Kenya also has a Mining Act of 2016, which guides licensing and investments in the sector, with the ministry streamlining processes and marketing activities to attract investors. The development of the policy was done in a consultative manner as required by the Constitution, involving all stakeholders right from the grass roots level.
It also benefitted from inputs of key players, including the Kenya Chamber of Mines, mining companies, academic and research institutions, government ministries and departments, Parliament, development partners, civil society, mining communities and the general public.
Newly appointed Mining Cabinet Secretary Hassan Ali Joho has committed to reform the sector. The minister is eyeing radical steps aimed at streamlining internal and external factors and optimising mineral investments’ potential for increased revenue generation.

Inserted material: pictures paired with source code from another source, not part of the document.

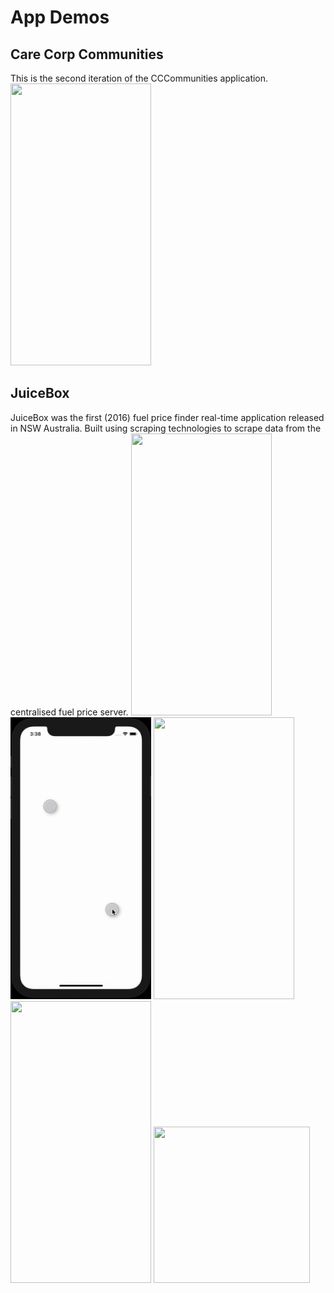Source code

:# App Demos 
## Care Corp Communities
This is the second iteration of the CCCommunities application. 
<img src="/CCCommunitiesDemo.gif" width="225" height="451">
## JuiceBox
JuiceBox was the first (2016) fuel price finder real-time application released in NSW Australia. 
Built using scraping technologies to scrape data from the centralised fuel price server.
<img src="/JuiceboxDemo.gif" width="225" height="451">
<img src="/CirclesDemo.gif" width="225" height="451">
<img src="/BlueSkyDemo.gif" width="225" height="451">
<img src="/CyberStudiosDemo.gif" width="225" height="451">
<img src="/PingDemo.gif" width="250" height="250">
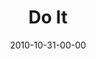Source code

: ---
layout: message
category: message
series: "Game Change"
title: "Do It"
date: 2010-10-31-00-00
message_id: 644
audio: "http://s3.amazonaws.com/crossroadsaudiomessages/gamechange04.mp3"
audio-duration: "58:22"
program: "http://s3.amazonaws.com/crossroads-media/media/legacy/documents/10_30-31_10Program.pdf"
description: "Brian Tome talks about being faithful to what God has called us to do."
video: "https://s3.amazonaws.com/crossroadsvideomessages/gamechange04.mp4"
video-duration: "58:30"
video-image: "http://s3.amazonaws.com/crossroads-media/images/legacy/content/gamechange04_still.jpg"
explicit: "N"
---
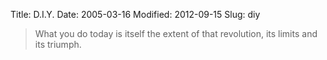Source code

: Title: D.I.Y.
Date: 2005-03-16
Modified: 2012-09-15
Slug: diy

<blockquote>What you do today is itself the extent of that revolution, its limits and its triumph.</blockquote>
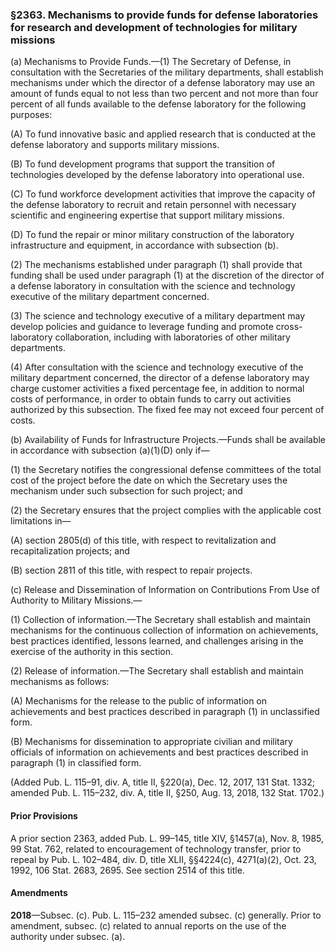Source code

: ### §2363. Mechanisms to provide funds for defense laboratories for research and development of technologies for military missions ###

(a) Mechanisms to Provide Funds.—(1) The Secretary of Defense, in consultation with the Secretaries of the military departments, shall establish mechanisms under which the director of a defense laboratory may use an amount of funds equal to not less than two percent and not more than four percent of all funds available to the defense laboratory for the following purposes:

(A) To fund innovative basic and applied research that is conducted at the defense laboratory and supports military missions.

(B) To fund development programs that support the transition of technologies developed by the defense laboratory into operational use.

(C) To fund workforce development activities that improve the capacity of the defense laboratory to recruit and retain personnel with necessary scientific and engineering expertise that support military missions.

(D) To fund the repair or minor military construction of the laboratory infrastructure and equipment, in accordance with subsection (b).

(2) The mechanisms established under paragraph (1) shall provide that funding shall be used under paragraph (1) at the discretion of the director of a defense laboratory in consultation with the science and technology executive of the military department concerned.

(3) The science and technology executive of a military department may develop policies and guidance to leverage funding and promote cross-laboratory collaboration, including with laboratories of other military departments.

(4) After consultation with the science and technology executive of the military department concerned, the director of a defense laboratory may charge customer activities a fixed percentage fee, in addition to normal costs of performance, in order to obtain funds to carry out activities authorized by this subsection. The fixed fee may not exceed four percent of costs.

(b) Availability of Funds for Infrastructure Projects.—Funds shall be available in accordance with subsection (a)(1)(D) only if—

(1) the Secretary notifies the congressional defense committees of the total cost of the project before the date on which the Secretary uses the mechanism under such subsection for such project; and

(2) the Secretary ensures that the project complies with the applicable cost limitations in—

(A) section 2805(d) of this title, with respect to revitalization and recapitalization projects; and

(B) section 2811 of this title, with respect to repair projects.

(c) Release and Dissemination of Information on Contributions From Use of Authority to Military Missions.—

(1) Collection of information.—The Secretary shall establish and maintain mechanisms for the continuous collection of information on achievements, best practices identified, lessons learned, and challenges arising in the exercise of the authority in this section.

(2) Release of information.—The Secretary shall establish and maintain mechanisms as follows:

(A) Mechanisms for the release to the public of information on achievements and best practices described in paragraph (1) in unclassified form.

(B) Mechanisms for dissemination to appropriate civilian and military officials of information on achievements and best practices described in paragraph (1) in classified form.

(Added Pub. L. 115–91, div. A, title II, §220(a), Dec. 12, 2017, 131 Stat. 1332; amended Pub. L. 115–232, div. A, title II, §250, Aug. 13, 2018, 132 Stat. 1702.)

#### Prior Provisions ####

A prior section 2363, added Pub. L. 99–145, title XIV, §1457(a), Nov. 8, 1985, 99 Stat. 762, related to encouragement of technology transfer, prior to repeal by Pub. L. 102–484, div. D, title XLII, §§4224(c), 4271(a)(2), Oct. 23, 1992, 106 Stat. 2683, 2695. See section 2514 of this title.

#### Amendments ####

**2018**—Subsec. (c). Pub. L. 115–232 amended subsec. (c) generally. Prior to amendment, subsec. (c) related to annual reports on the use of the authority under subsec. (a).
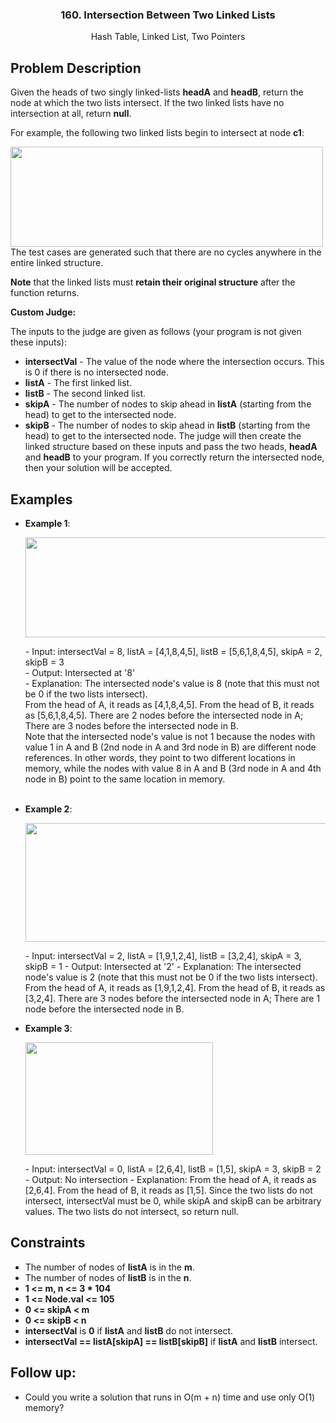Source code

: <p align="center">

  <h3 align="center">160. Intersection Between Two Linked Lists</h3>

  <p align="center">
    Hash Table, Linked List, Two Pointers
    <br>
  </p>
</p>


## Problem Description
Given the heads of two singly linked-lists **headA** and **headB**, return the node at which the two lists intersect. If the two linked lists have no intersection at all, return **null**.

For example, the following two linked lists begin to intersect at node **c1**:
<p><img align="left" width="500" height="160" src="https://assets.leetcode.com/uploads/2021/03/05/160_statement.png"></p>
The test cases are generated such that there are no cycles anywhere in the entire linked structure.

**Note** that the linked lists must **retain their original structure** after the function returns.

**Custom Judge:**

The inputs to the judge are given as follows (your program is not given these inputs):
  - **intersectVal** - The value of the node where the intersection occurs. This is 0 if there is no intersected node.
  - **listA** - The first linked list.
  - **listB** - The second linked list.
  - **skipA** - The number of nodes to skip ahead in **listA** (starting from the head) to get to the intersected node.
  - **skipB** - The number of nodes to skip ahead in **listB** (starting from the head) to get to the intersected node.
The judge will then create the linked structure based on these inputs and pass the two heads, **headA** and **headB** to your program. If you correctly return the intersected node, then your solution will be accepted.

## Examples
  - **Example 1**:
    <p><img align="top" width="500" height="160" src="https://assets.leetcode.com/uploads/2021/03/05/160_example_1_1.png"></p>
    - Input: intersectVal = 8, listA = [4,1,8,4,5], listB = [5,6,1,8,4,5], skipA = 2, skipB = 3 <br />
    - Output: Intersected at '8' <br />
    - Explanation: The intersected node's value is 8 (note that this must not be 0 if the two lists intersect).<br />
      From the head of A, it reads as [4,1,8,4,5]. From the head of B, it reads as [5,6,1,8,4,5]. There are 2 nodes before the intersected node in A; There are 3 nodes before the intersected node in B. <br />Note that the intersected node's value is not 1 because the nodes with value 1 in A and B (2nd node in A and 3rd node in B) are different node references. In other words, they point to two different locations in memory, while the nodes with value 8 in A and B (3rd node in A and 4th node in B) point to the same location in memory.
    <br />
    <br />
  - **Example 2**:
    <p><img align="top" width="500" height="190" src="https://assets.leetcode.com/uploads/2021/03/05/160_example_2.png"></p>
    - Input: intersectVal = 2, listA = [1,9,1,2,4], listB = [3,2,4], skipA = 3, skipB = 1
    - Output: Intersected at '2'
    - Explanation: The intersected node's value is 2 (note that this must not be 0 if the two lists intersect). From the head of A, it reads as [1,9,1,2,4]. From the head of B, it reads as [3,2,4]. There are 3 nodes before the intersected node in A; There are 1 node before the intersected node in B.

  - **Example 3**:
    <p><img align="top" width="300" height="180" src="https://assets.leetcode.com/uploads/2021/03/05/160_example_3.png"></p>
    - Input: intersectVal = 0, listA = [2,6,4], listB = [1,5], skipA = 3, skipB = 2
    - Output: No intersection
    - Explanation: From the head of A, it reads as [2,6,4]. From the head of B, it reads as [1,5]. Since the two lists do not intersect, intersectVal must be 0, while skipA and skipB can be arbitrary values. The two lists do not intersect, so return null.
 

## Constraints
  - The number of nodes of **listA** is in the **m**.
  - The number of nodes of **listB** is in the **n**.
  - **1 <= m, n <= 3 * 104**
  - **1 <= Node.val <= 105**
  - **0 <= skipA < m**
  - **0 <= skipB < n**
  - **intersectVal** is **0** if **listA** and **listB** do not intersect.
  - **intersectVal == listA[skipA] == listB[skipB]** if **listA** and **listB** intersect.
 

## Follow up:
  - Could you write a solution that runs in O(m + n) time and use only O(1) memory?


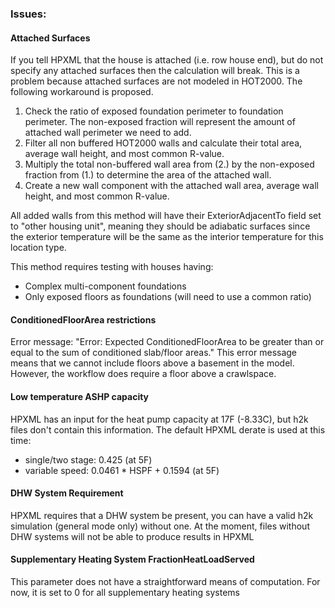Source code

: ### Issues:

#### Attached Surfaces
If you tell HPXML that the house is attached (i.e. row house end), but do not specify any attached surfaces then the calculation will break. This is a problem because attached surfaces are not modeled in HOT2000. The following workaround is proposed.

1. Check the ratio of exposed foundation perimeter to foundation perimeter. The non-exposed fraction will represent the amount of attached wall perimeter we need to add.
2. Filter all non buffered HOT2000 walls and calculate their total area, average wall height, and most common R-value.
3. Multiply the total non-buffered wall area from (2.) by the non-exposed fraction from (1.) to determine the area of the attached wall.
4. Create a new wall component with the attached wall area, average wall height, and most common R-value.

All added walls from this method will have their ExteriorAdjacentTo field set to "other housing unit", meaning they should be adiabatic surfaces since the exterior temperature will be the same as the interior temperature for this location type.

This method requires testing with houses having:
- Complex multi-component foundations
- Only exposed floors as foundations (will need to use a common ratio)

#### ConditionedFloorArea restrictions
Error message: "Error: Expected ConditionedFloorArea to be greater than or equal to the sum of conditioned slab/floor areas."
This error message means that we cannot include floors above a basement in the model.
However, the workflow does require a floor above a crawlspace.


#### Low temperature ASHP capacity
HPXML has an input for the heat pump capacity at 17F (-8.33C), but h2k files don't contain this information. The default HPXML derate is used at this time:
- single/two stage: 0.425 (at 5F)
- variable speed: 0.0461 * HSPF + 0.1594 (at 5F)


#### DHW System Requirement
HPXML requires that a DHW system be present, you can have a valid h2k simulation (general mode only) without one. At the moment, files without DHW systems will not be able to produce results in HPXML


#### Supplementary Heating System FractionHeatLoadServed
This parameter does not have a straightforward means of computation. For now, it is set to 0 for all supplementary heating systems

“Mining is a bedrock for Kenya’s economic growth. If well managed, this resource can settle our debt and yield revenues to spur national development,” Joho said recently. Joho has adopted a multi-pronged approach, touching on boosting revenue collection as he moves to declare war on illegal mining and smuggling of minerals.
“Smuggling of our minerals is an economic crime. We will have mining officers within the border points to stop this illicit trade,” Joho said during a recent tour of the Western-Nyanza region which is home to gold mining activities. He also warned miners taking too long to explore without making any progress that their licenses will be revoked.